Court Opinion

ID: 9491338
Source: CourtListenerOpinion
Date Created: 2023-08-05 14:11:23.930527+00
Date Added: 2024-06-11T17:54:40.712480
License: Public Domain

EASTERBROOK, Circuit Judge,
concurring.
Rule 52(b) says that “[pjlain errors or defects affecting substantial rights may be noticed although they were not brought to the *747attention of the court.” “May be”, not “must be”. A court has discretion to affirm even when a plain error has been committed. Reversal on account of a plain error is appropriate only if a second trial is apt to come out differently. It seems to me unlikely that Thomas can benefit from a remand, for if the prosecution replaces the conspiracy charge with a substantive charge he will have no viable defense.
If in order to convict Thomas of conspiracy the jury necessarily found all of the elements of the substantive offense, we could relabel the offense of conviction ourselves. Rutledge v. United States, 517 U.S. 292, 306, 116 S.Ct. 1241, 134 L.Ed.2d 419 (1996). Distribution of cocaine is not technically a lesser included offense of conspiracy to distribute cocaine, because it is possible to conspire in violation of 21 U.S.C. § 846 without committing any overt act, let alone selling drugs. United States v. Shabani, 513 U.S. 10, 115 S.Ct. 382, 130 L.Ed.2d 225 (1994). But in this ease the prosecution’s theory was that agreement could be inferred from multiple sales of crack cocaine.
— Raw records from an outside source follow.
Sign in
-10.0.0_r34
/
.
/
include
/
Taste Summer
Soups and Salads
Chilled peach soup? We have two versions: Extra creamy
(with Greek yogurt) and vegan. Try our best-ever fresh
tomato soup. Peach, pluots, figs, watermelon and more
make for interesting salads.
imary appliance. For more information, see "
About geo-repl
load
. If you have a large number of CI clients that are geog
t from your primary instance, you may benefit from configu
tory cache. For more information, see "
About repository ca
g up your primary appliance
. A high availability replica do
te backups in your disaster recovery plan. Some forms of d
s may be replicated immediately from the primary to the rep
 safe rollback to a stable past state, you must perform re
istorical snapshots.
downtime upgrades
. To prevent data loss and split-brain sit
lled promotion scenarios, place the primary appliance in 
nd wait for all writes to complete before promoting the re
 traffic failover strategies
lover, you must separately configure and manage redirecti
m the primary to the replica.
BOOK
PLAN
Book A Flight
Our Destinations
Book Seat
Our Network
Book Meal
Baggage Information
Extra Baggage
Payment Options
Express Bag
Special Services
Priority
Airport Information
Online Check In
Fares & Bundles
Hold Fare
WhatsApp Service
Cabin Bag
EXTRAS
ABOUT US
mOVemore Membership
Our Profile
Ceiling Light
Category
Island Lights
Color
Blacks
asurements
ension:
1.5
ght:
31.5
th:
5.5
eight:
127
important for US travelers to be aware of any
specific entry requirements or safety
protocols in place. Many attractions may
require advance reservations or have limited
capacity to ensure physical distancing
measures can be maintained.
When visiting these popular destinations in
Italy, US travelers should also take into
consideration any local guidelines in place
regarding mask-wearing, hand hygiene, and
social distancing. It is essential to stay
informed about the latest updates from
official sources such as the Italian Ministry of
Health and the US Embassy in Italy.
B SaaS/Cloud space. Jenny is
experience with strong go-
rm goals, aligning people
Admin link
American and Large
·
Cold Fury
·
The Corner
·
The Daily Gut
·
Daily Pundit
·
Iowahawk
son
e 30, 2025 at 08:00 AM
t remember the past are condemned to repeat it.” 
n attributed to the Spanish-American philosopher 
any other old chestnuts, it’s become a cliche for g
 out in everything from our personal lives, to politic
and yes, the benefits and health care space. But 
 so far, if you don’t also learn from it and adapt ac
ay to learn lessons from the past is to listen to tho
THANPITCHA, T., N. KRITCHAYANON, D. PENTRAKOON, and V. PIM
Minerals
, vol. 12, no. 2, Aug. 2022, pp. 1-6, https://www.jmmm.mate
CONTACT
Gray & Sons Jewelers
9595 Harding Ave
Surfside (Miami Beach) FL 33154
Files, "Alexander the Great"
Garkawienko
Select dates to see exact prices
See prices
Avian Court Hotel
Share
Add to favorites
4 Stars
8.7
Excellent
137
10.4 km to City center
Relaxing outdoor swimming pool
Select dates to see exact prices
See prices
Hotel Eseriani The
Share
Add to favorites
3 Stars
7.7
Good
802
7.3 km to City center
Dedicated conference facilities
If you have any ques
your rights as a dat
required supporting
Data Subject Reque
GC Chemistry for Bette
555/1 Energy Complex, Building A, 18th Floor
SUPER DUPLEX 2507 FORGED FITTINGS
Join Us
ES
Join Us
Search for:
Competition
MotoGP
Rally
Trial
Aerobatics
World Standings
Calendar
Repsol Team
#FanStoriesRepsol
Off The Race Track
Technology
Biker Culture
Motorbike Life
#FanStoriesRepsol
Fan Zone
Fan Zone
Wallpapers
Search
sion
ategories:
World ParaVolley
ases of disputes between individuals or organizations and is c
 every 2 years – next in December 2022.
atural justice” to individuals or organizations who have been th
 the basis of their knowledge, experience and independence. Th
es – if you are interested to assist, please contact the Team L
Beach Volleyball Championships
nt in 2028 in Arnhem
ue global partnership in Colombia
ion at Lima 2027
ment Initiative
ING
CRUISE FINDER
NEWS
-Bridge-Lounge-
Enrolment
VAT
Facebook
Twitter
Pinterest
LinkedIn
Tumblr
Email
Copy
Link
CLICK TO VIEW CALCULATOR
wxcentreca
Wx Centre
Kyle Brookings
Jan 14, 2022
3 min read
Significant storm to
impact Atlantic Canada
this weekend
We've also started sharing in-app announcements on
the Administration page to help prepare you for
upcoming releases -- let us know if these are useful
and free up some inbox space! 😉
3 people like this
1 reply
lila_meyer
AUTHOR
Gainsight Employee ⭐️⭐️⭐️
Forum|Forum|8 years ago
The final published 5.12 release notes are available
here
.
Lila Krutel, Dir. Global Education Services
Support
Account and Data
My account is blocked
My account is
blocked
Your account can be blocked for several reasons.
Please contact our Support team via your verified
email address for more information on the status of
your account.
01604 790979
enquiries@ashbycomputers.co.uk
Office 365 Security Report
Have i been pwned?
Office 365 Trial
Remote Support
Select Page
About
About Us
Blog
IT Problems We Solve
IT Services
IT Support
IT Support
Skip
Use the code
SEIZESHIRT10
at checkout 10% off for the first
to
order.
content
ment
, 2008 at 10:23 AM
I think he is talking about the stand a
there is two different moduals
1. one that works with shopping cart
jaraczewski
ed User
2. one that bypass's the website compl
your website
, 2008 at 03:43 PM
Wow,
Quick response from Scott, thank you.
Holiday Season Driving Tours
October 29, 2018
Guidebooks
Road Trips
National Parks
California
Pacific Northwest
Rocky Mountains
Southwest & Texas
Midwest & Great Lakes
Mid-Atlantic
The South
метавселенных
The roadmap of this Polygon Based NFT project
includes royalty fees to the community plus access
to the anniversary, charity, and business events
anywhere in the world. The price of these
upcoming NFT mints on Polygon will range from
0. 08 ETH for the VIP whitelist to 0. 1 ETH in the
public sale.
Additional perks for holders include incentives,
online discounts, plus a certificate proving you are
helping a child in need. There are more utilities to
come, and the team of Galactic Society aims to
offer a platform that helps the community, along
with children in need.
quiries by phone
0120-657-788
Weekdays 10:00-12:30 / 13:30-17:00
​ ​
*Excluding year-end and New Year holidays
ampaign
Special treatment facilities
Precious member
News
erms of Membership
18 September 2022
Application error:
To convict Thomas in light of the evidence it heard and instructions it received, the jury must have found beyond a reasonable doubt that Thomas distributed cocaine to Jones. At oral argument a judge asked Thomas’s lawyer what the point of a second trial would be. He replied that perhaps witnesses would die between now and then, making the prosecution’s task harder. Even if they did, the result would not change given the tape recordings — and anyway it is not the function of the plain-error doctrine to give the defendant lucky breaks. The jury instructions were faulty, but the outcome of the trial was a just response to Thomas’s activities.
This is not to say that a court of appeals could convict Thomas of distributing cocaine. He has not been charged with or tried on that offense, and he is entitled to the benefit of both indictment and trial no matter how obvious his guilt. Summary judgment does not exist in criminal cases. See United States v. Ladish Malting Co., 135 F.3d 484, 490-91 (7th Cir.1998). But when deciding whether the proceedings during trial were so flawed that a court should relieve a defendant of his forfeiture, judges ought to consider what is apt to happen next. If impeccable process will lead to another guilty verdict and the same sentence, why not say that no injustice has been done and let the first verdict stand?
Perhaps there is an answer to this line of reasoning, but Thomas has not given it. And the reason for this omission is that the United States Attorney did not advance an argument along the lines I have sketched — or indeed any argument bearing on the exercise of our discretion under Rule 52(b). Forfeitures by the prosecutor are at least as conclusive as forfeitures by the defense, because there is no plain-error escape hatch for pros-ecutorial oversights. The possibility of considering the likely outcome of a new trial on a different charge as an element in the exercise of discretion under Rule 52(b) is sufficiently novel that it should not be pursued without giving the accused an opportunity to reply. So I join both the judgment and the opinion of the court.